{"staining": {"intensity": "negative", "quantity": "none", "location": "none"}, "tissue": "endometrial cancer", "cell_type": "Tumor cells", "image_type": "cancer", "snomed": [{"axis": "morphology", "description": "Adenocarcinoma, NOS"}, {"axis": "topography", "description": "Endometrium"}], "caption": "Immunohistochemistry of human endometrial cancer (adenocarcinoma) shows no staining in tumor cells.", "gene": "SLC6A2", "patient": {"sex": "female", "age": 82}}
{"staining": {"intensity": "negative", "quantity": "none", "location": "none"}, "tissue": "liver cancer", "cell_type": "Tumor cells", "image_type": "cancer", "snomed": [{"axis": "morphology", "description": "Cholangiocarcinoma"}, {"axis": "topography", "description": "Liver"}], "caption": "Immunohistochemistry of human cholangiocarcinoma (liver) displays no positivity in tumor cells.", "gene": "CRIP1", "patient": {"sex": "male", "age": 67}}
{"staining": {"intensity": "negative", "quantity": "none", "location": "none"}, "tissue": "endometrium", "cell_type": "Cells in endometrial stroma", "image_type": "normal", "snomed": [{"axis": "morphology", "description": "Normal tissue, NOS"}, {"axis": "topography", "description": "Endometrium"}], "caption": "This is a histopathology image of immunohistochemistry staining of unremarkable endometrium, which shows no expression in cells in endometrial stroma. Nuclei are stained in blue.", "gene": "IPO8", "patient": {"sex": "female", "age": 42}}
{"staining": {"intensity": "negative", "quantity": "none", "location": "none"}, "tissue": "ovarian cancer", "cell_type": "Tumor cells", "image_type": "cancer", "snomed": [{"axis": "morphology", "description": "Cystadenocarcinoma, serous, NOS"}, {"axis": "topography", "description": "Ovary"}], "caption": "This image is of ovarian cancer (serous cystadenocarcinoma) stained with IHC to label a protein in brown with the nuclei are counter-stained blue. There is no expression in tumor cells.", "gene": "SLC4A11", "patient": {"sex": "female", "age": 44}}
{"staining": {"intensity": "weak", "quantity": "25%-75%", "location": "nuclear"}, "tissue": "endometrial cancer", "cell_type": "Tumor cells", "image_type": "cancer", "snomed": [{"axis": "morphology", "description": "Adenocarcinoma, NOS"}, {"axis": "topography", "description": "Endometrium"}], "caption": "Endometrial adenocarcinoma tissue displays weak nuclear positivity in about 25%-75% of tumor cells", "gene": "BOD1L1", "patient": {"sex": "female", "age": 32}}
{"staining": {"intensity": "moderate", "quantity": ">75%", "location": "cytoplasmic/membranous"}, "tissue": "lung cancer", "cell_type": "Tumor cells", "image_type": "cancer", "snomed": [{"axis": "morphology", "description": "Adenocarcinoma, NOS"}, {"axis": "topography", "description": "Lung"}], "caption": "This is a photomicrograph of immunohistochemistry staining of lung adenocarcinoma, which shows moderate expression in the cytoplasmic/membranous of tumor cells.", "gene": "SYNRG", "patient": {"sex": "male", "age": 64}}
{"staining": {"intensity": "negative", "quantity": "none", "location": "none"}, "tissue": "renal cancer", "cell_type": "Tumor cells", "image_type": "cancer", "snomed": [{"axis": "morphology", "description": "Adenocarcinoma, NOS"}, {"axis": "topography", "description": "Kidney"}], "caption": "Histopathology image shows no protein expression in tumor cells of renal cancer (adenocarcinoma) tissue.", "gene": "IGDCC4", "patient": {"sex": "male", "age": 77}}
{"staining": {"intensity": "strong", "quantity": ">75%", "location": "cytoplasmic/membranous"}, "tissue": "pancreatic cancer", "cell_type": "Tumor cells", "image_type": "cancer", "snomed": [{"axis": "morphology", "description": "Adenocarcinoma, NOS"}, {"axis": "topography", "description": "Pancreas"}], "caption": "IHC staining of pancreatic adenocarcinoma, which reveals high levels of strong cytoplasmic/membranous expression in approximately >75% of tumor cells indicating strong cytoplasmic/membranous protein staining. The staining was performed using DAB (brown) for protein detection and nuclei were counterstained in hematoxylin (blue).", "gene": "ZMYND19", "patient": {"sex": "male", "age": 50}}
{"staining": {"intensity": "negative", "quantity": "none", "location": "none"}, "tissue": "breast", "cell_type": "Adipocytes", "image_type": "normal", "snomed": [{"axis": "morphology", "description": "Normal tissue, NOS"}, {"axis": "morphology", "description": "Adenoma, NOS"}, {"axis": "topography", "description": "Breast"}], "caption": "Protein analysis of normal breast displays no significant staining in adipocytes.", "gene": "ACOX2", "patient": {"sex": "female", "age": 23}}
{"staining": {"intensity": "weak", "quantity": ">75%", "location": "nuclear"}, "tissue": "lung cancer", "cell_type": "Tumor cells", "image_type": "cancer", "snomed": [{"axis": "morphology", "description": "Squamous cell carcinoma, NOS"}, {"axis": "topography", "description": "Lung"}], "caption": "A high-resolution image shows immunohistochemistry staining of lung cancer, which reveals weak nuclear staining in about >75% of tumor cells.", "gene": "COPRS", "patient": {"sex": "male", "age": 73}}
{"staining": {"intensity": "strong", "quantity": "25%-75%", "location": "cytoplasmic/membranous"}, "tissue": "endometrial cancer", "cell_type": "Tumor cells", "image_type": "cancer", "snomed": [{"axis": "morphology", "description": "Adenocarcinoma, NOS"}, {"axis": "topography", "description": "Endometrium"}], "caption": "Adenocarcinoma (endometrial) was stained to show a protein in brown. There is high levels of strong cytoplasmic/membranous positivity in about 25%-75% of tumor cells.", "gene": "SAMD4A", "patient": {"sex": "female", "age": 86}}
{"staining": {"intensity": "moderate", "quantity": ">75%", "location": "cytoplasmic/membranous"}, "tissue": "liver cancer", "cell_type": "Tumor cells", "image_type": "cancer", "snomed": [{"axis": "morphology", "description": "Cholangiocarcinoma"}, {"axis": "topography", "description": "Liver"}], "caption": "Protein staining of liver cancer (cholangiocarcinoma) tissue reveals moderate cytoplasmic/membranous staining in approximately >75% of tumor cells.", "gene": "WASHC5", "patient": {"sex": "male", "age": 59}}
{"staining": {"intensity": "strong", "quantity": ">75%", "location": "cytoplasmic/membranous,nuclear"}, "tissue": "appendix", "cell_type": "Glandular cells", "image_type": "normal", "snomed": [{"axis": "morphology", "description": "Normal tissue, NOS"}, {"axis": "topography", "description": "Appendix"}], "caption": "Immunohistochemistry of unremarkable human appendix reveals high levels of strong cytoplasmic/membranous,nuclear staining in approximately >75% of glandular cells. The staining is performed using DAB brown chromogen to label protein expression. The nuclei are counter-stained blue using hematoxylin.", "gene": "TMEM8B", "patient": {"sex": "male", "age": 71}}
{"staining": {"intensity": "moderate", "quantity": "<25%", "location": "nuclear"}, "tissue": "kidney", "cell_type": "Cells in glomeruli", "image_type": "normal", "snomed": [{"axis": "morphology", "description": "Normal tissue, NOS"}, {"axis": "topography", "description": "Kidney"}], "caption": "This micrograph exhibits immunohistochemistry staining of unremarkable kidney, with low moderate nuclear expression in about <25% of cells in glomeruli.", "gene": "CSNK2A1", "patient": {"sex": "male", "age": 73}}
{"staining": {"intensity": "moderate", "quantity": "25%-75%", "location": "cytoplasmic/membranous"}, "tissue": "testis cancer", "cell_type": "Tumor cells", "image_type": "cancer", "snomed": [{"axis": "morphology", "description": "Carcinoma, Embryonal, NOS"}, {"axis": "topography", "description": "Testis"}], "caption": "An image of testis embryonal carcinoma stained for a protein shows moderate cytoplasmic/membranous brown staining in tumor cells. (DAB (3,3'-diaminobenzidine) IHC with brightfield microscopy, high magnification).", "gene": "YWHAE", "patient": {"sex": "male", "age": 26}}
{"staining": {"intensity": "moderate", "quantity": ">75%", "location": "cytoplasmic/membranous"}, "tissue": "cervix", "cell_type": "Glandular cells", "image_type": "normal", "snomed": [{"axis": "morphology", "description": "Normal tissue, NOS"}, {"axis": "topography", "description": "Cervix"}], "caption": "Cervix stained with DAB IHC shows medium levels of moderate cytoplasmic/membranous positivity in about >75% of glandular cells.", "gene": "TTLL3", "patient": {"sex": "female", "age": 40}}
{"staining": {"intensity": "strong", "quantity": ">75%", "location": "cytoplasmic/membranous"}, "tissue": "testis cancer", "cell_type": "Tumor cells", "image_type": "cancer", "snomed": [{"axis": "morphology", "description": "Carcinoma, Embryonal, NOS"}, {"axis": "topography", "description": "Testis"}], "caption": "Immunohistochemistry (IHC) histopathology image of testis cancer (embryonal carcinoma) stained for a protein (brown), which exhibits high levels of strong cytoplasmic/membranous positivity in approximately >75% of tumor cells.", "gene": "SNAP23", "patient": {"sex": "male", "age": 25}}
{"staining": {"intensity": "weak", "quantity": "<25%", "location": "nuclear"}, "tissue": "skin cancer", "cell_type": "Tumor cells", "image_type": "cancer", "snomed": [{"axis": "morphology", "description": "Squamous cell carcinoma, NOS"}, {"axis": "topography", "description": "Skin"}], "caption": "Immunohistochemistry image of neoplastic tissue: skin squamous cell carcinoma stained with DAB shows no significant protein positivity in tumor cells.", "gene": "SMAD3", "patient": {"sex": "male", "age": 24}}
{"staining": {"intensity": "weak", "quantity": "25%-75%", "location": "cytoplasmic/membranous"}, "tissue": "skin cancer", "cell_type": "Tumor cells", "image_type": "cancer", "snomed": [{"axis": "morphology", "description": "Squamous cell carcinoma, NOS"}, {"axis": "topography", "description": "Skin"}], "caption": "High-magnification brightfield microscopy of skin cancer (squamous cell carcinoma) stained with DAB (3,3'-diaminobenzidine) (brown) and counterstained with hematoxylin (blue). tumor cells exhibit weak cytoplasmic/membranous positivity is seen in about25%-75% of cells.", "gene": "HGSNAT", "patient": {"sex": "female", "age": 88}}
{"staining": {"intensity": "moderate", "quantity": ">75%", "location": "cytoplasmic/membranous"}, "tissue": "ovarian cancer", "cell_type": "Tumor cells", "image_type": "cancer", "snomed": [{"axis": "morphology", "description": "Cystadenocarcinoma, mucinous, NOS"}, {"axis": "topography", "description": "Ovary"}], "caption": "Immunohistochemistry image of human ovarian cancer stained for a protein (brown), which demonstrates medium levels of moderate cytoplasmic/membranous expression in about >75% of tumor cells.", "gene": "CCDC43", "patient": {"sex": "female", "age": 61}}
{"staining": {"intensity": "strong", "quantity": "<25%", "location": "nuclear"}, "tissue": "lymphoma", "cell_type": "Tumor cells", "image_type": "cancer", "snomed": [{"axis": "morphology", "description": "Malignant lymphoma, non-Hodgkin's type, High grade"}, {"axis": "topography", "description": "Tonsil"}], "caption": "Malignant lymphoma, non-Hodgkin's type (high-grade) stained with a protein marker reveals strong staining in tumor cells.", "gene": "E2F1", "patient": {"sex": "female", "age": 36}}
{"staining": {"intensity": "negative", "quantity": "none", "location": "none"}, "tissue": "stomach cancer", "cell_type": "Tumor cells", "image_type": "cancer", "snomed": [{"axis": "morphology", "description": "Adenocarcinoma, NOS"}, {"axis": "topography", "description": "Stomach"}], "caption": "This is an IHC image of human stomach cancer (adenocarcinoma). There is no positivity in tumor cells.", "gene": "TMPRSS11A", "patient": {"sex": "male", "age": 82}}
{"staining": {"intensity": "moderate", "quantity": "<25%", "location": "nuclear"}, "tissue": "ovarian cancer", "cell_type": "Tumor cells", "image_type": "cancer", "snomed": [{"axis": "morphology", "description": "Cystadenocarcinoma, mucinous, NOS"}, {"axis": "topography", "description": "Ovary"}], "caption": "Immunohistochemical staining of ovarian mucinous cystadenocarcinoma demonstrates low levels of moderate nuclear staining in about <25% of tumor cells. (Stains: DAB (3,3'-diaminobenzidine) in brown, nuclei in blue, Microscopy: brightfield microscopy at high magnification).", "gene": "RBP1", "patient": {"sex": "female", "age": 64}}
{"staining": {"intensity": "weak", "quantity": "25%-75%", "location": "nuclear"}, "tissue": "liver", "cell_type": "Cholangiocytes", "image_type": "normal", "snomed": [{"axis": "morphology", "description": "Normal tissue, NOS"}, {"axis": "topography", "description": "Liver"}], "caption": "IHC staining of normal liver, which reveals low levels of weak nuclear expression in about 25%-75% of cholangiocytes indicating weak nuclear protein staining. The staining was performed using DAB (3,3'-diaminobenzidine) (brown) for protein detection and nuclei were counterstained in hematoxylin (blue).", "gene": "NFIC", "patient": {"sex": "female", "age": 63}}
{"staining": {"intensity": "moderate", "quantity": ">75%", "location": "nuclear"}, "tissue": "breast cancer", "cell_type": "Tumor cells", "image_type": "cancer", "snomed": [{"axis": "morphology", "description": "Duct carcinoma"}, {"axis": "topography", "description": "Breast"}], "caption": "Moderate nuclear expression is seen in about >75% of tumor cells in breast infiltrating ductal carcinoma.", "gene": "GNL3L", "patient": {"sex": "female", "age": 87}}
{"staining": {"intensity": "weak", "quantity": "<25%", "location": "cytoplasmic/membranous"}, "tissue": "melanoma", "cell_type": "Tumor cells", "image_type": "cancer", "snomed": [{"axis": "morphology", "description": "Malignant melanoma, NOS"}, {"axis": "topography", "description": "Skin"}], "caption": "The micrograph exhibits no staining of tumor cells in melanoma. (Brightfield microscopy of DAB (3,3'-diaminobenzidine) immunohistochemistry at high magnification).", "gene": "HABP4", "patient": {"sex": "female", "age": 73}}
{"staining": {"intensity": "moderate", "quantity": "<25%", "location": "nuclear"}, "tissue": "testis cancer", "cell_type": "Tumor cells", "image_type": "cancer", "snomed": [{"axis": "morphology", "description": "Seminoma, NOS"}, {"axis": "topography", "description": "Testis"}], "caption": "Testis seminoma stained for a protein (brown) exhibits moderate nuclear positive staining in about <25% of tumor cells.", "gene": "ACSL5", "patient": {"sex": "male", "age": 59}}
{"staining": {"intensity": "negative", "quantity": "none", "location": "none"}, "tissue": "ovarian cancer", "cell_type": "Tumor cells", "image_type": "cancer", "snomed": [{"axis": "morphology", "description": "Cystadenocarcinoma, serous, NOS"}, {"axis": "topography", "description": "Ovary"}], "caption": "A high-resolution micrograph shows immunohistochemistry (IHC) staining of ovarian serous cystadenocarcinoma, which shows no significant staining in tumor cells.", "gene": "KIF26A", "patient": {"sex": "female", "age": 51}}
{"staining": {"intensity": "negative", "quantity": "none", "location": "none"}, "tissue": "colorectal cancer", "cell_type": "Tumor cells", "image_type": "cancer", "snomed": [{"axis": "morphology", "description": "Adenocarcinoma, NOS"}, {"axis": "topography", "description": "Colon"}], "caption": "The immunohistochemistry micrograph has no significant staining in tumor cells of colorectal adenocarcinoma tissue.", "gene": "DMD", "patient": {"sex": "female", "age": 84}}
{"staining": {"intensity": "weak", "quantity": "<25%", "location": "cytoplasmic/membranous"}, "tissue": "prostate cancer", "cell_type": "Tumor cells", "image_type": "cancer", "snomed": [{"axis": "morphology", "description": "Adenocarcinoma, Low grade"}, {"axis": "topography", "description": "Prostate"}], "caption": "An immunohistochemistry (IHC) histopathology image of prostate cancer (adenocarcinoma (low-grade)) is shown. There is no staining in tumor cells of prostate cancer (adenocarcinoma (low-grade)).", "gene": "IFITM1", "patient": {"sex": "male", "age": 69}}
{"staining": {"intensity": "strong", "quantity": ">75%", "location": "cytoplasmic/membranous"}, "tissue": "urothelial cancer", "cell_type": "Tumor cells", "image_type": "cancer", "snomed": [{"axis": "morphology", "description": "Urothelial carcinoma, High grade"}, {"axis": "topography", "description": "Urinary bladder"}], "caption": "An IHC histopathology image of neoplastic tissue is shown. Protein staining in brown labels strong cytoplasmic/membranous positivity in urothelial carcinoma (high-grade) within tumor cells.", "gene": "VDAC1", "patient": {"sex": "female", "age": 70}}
------------------------------------
• What you have to do: Whenever a line of the data includes "seen", copy that line.

• Solution to this task:
{"staining": {"intensity": "weak", "quantity": "25%-75%", "location": "cytoplasmic/membranous"}, "tissue": "skin cancer", "cell_type": "Tumor cells", "image_type": "cancer", "snomed": [{"axis": "morphology", "description": "Squamous cell carcinoma, NOS"}, {"axis": "topography", "description": "Skin"}], "caption": "High-magnification brightfield microscopy of skin cancer (squamous cell carcinoma) stained with DAB (3,3'-diaminobenzidine) (brown) and counterstained with hematoxylin (blue). tumor cells exhibit weak cytoplasmic/membranous positivity is seen in about25%-75% of cells.", "gene": "HGSNAT", "patient": {"sex": "female", "age": 88}}
{"staining": {"intensity": "moderate", "quantity": ">75%", "location": "nuclear"}, "tissue": "breast cancer", "cell_type": "Tumor cells", "image_type": "cancer", "snomed": [{"axis": "morphology", "description": "Duct carcinoma"}, {"axis": "topography", "description": "Breast"}], "caption": "Moderate nuclear expression is seen in about >75% of tumor cells in breast infiltrating ductal carcinoma.", "gene": "GNL3L", "patient": {"sex": "female", "age": 87}}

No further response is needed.